Students Honor Dr. Martin Luther King, Jr., His Work, and His Legacy

Throughout January, our students at all levels are learning about Dr. Martin Luther King, Jr., and exploring the values and actions in his work and in the work of those he inspired. Books have been the source of much of the learning! Last week, one early childhood classroom listened to his “I Have a Dream” speech on tape and then made paper cutouts of people holding hands in unity. The students colored their people using different skin tones and then hung the people on their classroom windows for all to see.
Lessons on activism came to life with upper elementary students making posters and writing speeches to advocate for something that is important to them.
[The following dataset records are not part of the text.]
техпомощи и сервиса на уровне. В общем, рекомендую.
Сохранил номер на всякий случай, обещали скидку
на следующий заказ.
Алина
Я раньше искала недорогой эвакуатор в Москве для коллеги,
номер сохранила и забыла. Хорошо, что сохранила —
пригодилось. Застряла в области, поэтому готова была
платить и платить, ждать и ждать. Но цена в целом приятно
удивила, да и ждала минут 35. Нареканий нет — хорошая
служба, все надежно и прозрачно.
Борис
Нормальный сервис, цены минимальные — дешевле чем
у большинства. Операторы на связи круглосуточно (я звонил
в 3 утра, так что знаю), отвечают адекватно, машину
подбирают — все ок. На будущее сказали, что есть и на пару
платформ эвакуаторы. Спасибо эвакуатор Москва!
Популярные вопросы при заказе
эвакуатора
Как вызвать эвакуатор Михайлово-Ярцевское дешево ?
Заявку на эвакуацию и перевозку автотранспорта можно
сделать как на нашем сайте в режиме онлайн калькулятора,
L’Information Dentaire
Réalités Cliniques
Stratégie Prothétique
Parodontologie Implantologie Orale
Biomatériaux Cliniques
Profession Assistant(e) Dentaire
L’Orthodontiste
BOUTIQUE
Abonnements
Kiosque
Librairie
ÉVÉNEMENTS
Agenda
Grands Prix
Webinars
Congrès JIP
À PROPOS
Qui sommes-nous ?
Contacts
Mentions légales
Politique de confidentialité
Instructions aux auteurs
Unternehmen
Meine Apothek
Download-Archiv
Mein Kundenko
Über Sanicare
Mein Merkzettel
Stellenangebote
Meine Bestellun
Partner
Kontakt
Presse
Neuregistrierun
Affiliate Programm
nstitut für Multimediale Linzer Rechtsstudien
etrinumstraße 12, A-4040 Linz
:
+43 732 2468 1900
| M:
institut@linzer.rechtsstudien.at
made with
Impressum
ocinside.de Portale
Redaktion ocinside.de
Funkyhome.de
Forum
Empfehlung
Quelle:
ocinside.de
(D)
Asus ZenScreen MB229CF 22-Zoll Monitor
Some of the topics they chose included the Earth, Climate Change, Black Lives Matter, Women’s Rights, Animal Rights, Neurodiversity, and LGBTQIA and Pride.
After reading the books Young Martin Luther King Jr. (by Joanne Mattern) and The Story of Martin Luther King Jr. (by Christine Platt), one early childhood classroom decided they wanted to advocate for change at school in three ways: have different snacks, bring back birthday treats, and be included in elementary celebrations and activities. Another class joined in the efforts, and the teachers explained how to organize a peaceful protest. Both classrooms prepared “applications” to protest, which they presented to the Head of School. Once the protest applications were submitted, the students made posters to express their perspectives artistically, and on Friday afternoon, they staged a peaceful protest walk out.
Our middle school students have been learning about some of Dr. King’s lesser known contemporaries and their work in the Civil Rights Movement. They watched episodes from the documentary Eyes on the Prize (check it out!). In one of the most moving experiences to honor Dr. King, second grade student Eri orated – from memory – one of Dr. King’s last speeches, “What Is Your Life’s Blueprint?”, originally given to students at Barratt Junior High School in Philadelphia in 1967.  Eri presented this speech in its entirety to the middle school classroom, and then recited an excerpt to both Lower Elementary classrooms. You can watch Eri’s presentation to Middle School here and to Lower Elementary here. Her hard work paid off, and the middle school students complimented her impressive confidence and courage.